Volunteering a window on the world

Date
15 May 2023
Category
Community and Social Participation

This week we are celebrating National Volunteer Week, and we wish to thank all the volunteers that give their time and energy to make change in our community. 

This year’s National Volunteer Week theme is ‘The Change Makers’, highlighting the powerful impact volunteers make supporting individuals, communities and the nation.

In celebration of the date, we will share stories of our amazing volunteers. Today, we share the story of Frank Desumma. 

 

For Frank Desumma, volunteering as an English tutor with AMES Australia has been a window on the world.

He says one of the benefits of his volunteering with migrant and refugee settlement agency AMES Australia has been meeting different people from different backgrounds.

“It’s been fascinating and I’ve learned a lot from them,” Frank said.

“I’ve met an interesting variety of people through volunteering with AMES’ AMEP program. There was a doctor from China who was in his 60s but very committed to learning English,” he said.
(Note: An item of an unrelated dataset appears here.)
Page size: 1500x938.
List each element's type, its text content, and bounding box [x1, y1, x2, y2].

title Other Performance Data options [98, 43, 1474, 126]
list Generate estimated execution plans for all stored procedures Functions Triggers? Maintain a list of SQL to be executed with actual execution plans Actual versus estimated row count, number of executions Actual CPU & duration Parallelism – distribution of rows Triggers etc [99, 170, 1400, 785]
“There was a guy from Eritrea who became a friend and invited to me to family and community functions. He was interesting because I had not met many people from that part of the world, Frank said.

“I also tutored a man from Vietnam, who had been an air steward in his home country and aspired to a similar job in Australia. He was like a sponge. He would sit on a train and listen to conversations, then he would come to me ask me what certain words meant.

“Sometimes these words were inappropriate – but the whole experience was fascinating,” he said.

After a 25-year career in teaching, Frank switched careers to nursing which gave him time to take up volunteering.

“I joined up with my daughter for the volunteering induction with the ideas that we would be allocated a specific person,” Frank said.
“So we started off with home visits with individuals and I think helped three or four people.

Then things changed and we were running sessions for small groups – they were basically 40 minute conversation classes and they were a chance to follow up what they had done in class or to raise new topics around learning English,” he said.

The COVID-19 pandemic meant that tutoring was switched to remote sessions on zoom.

“I’m happy to tutor over zoom but I prefer face-to-face contact, particularly in small groups or one-to-one,” Frank said.

“Teaching in small groups is fun because you get interesting interchanges of ideas and with one-to-one tutoring you form more of a relationship and you get to know people better,” he said.

“I absolutely enjoy this aspect of volunteering. And I’m a great believer in the concept of volunteering; that if you can to something to help others, you should,” Frank said.